Williams au GP Barcelone-Catalogne a bouclé un vendredi perturbé, entre souci électrique pour Luke et limites nettes sur les longs relais.
Williams au GP Barcelone-Catalogne cherche le bon cap
La journée a mal commencé pour Williams. Luke n’a pas pu rouler en FP1 en raison d’un problème électrique, privant l’écurie d’un premier bloc de données sur le tracé de Barcelone. Sven Smeets, directeur sportif, a résumé l’ambiance sans détour : une journée « très brouillonne ».
La frustration tenait aussi au contexte. Williams attendait de voir Luke à l’œuvre à Barcelone, mais cette séance perdue n’a livré aucun enseignement exploitable. Seul point positif dans son programme : il disposera d’une autre séance en Autriche pour se remettre rapidement dans le rythme.
En FP2, le plan de roulage a pu être mené avec les deux pilotes.
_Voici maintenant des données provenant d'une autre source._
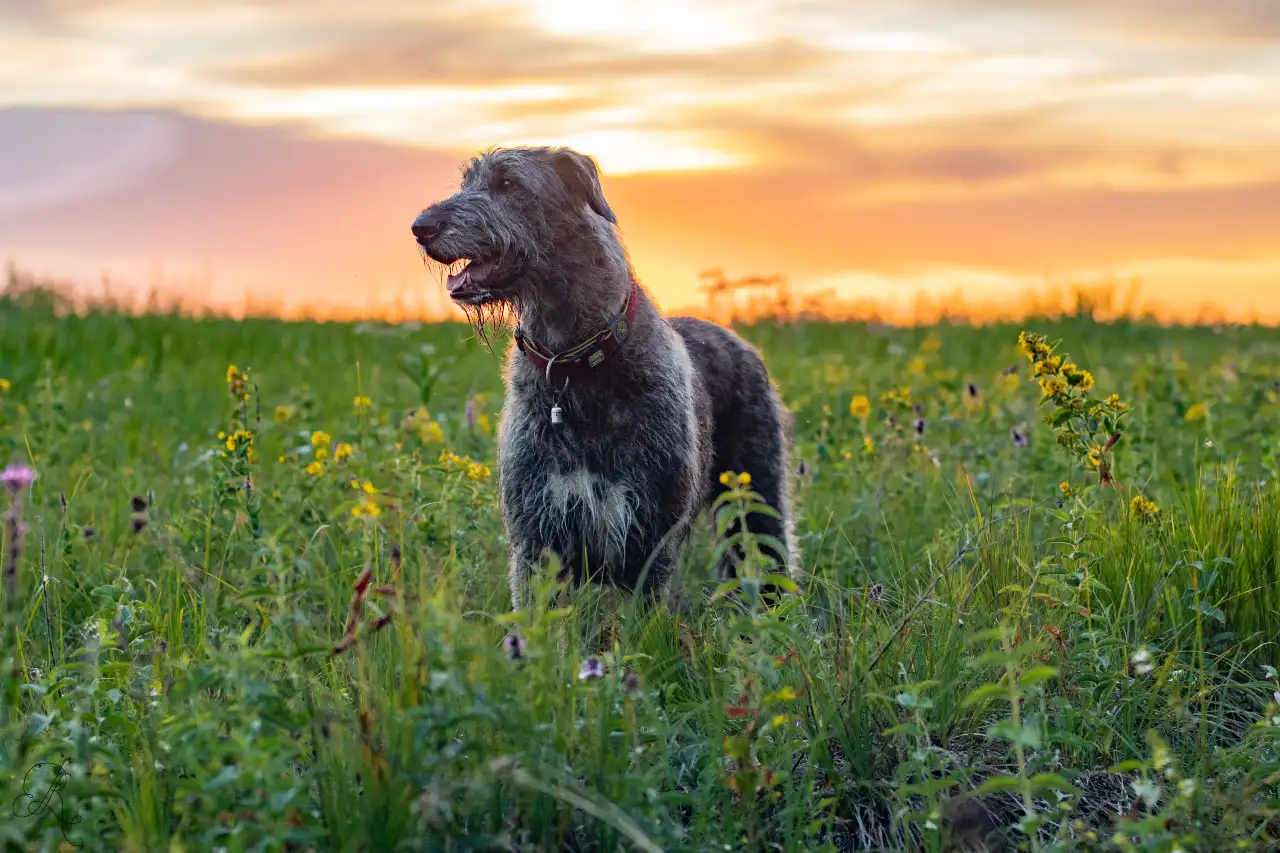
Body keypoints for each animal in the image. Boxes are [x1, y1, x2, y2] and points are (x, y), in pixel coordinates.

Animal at [412, 146, 798, 604]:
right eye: (467, 182)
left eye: (508, 182)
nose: (421, 227)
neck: (574, 364)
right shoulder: (535, 534)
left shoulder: (648, 535)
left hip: (758, 487)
Cela n’a pas dissipé toutes les zones d’ombre. Smeets a souligné le travail encore nécessaire avec beaucoup de carburant embarqué, ainsi que la dégradation des pneus, deux sujets désormais centraux pour la suite du week-end.
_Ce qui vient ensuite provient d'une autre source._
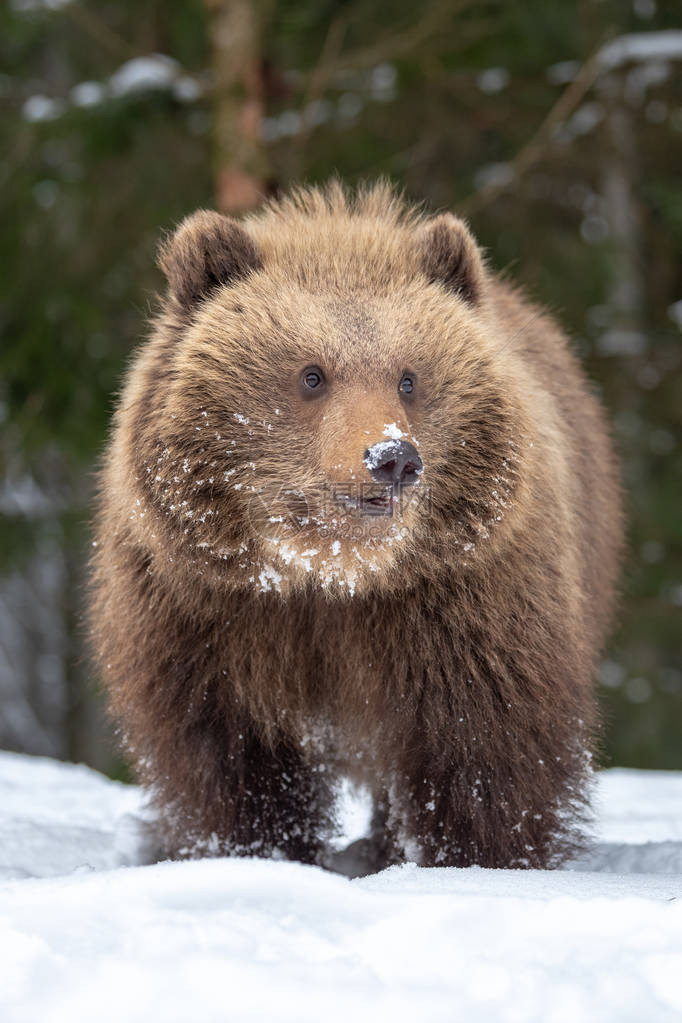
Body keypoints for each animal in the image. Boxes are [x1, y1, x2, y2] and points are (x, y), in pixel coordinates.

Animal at [90, 182, 625, 871]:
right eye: (311, 374)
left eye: (409, 377)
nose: (392, 457)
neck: (333, 575)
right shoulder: (209, 614)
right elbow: (228, 757)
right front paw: (254, 851)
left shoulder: (464, 605)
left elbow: (486, 746)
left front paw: (479, 858)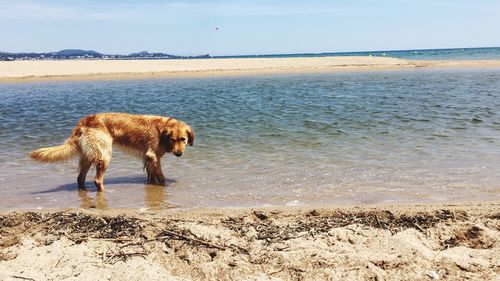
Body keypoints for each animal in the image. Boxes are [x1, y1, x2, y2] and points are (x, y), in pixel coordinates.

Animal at [29, 112, 193, 191]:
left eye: (183, 139)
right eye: (173, 139)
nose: (179, 154)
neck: (162, 131)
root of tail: (84, 121)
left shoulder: (150, 159)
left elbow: (151, 177)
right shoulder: (153, 156)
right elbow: (161, 177)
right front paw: (164, 186)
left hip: (88, 157)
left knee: (80, 178)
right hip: (104, 155)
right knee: (97, 180)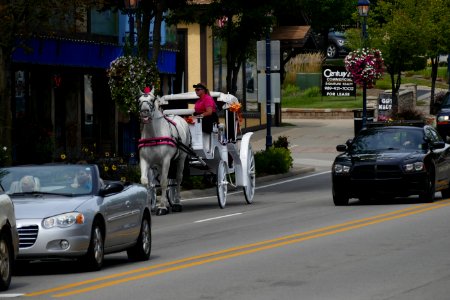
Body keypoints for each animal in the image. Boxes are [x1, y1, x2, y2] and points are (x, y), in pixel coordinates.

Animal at [139, 87, 192, 216]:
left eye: (152, 100)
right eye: (139, 100)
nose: (144, 112)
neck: (154, 134)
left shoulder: (166, 160)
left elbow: (163, 182)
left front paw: (162, 207)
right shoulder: (145, 160)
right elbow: (146, 183)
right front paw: (148, 206)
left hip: (181, 158)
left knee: (178, 178)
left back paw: (177, 202)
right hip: (158, 165)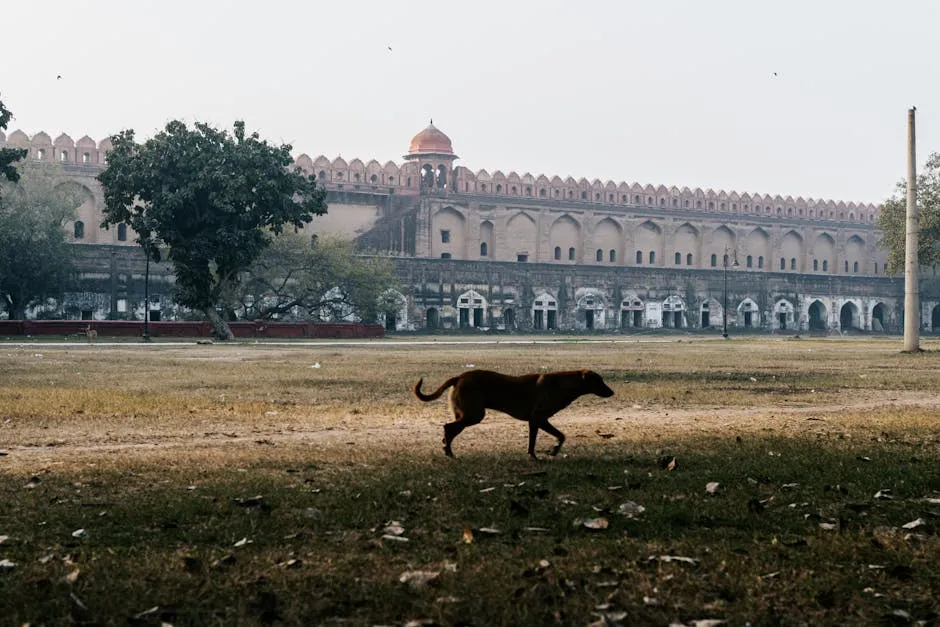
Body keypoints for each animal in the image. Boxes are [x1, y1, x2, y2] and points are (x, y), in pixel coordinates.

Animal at [414, 368, 612, 462]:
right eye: (599, 381)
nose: (612, 392)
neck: (563, 383)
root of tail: (459, 377)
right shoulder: (539, 418)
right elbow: (561, 436)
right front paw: (553, 450)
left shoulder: (534, 421)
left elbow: (533, 442)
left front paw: (534, 455)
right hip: (474, 415)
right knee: (448, 428)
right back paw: (448, 451)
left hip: (466, 415)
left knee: (450, 429)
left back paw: (447, 449)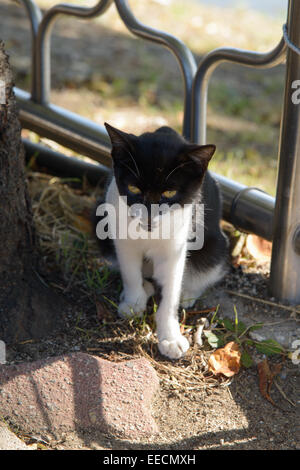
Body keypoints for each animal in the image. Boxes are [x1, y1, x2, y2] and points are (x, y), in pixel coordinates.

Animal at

Sainz pointe le rythme en longs relais
Carlos Sainz a décrit un vendredi « très compliqué ». Sur un tour, le niveau de la Williams correspondait à peu près à ce que l’équipe attendait face au milieu de grille. Le vrai décrochage apparaît sur les longs relais, avec forte charge en carburant, où l’écart devient nettement plus préoccupant.
Le tracé n’aide pas. Sa surface abrasive et les températures élevées mettent toutes les équipes sous pression côté pneumatiques. Mais Sainz estime que Williams souffre davantage que ses rivales, ce qui rend la gestion des pneus particulièrement délicate.
La priorité de la soirée est donc claire : exploiter les données disponibles, corriger ce qui peut l’être et arriver en qualifications avec une monoplace plus cohérente dans ces conditions. Sainz veut surtout maximiser le package actuel, sans masquer les faiblesses exposées par Barcelone.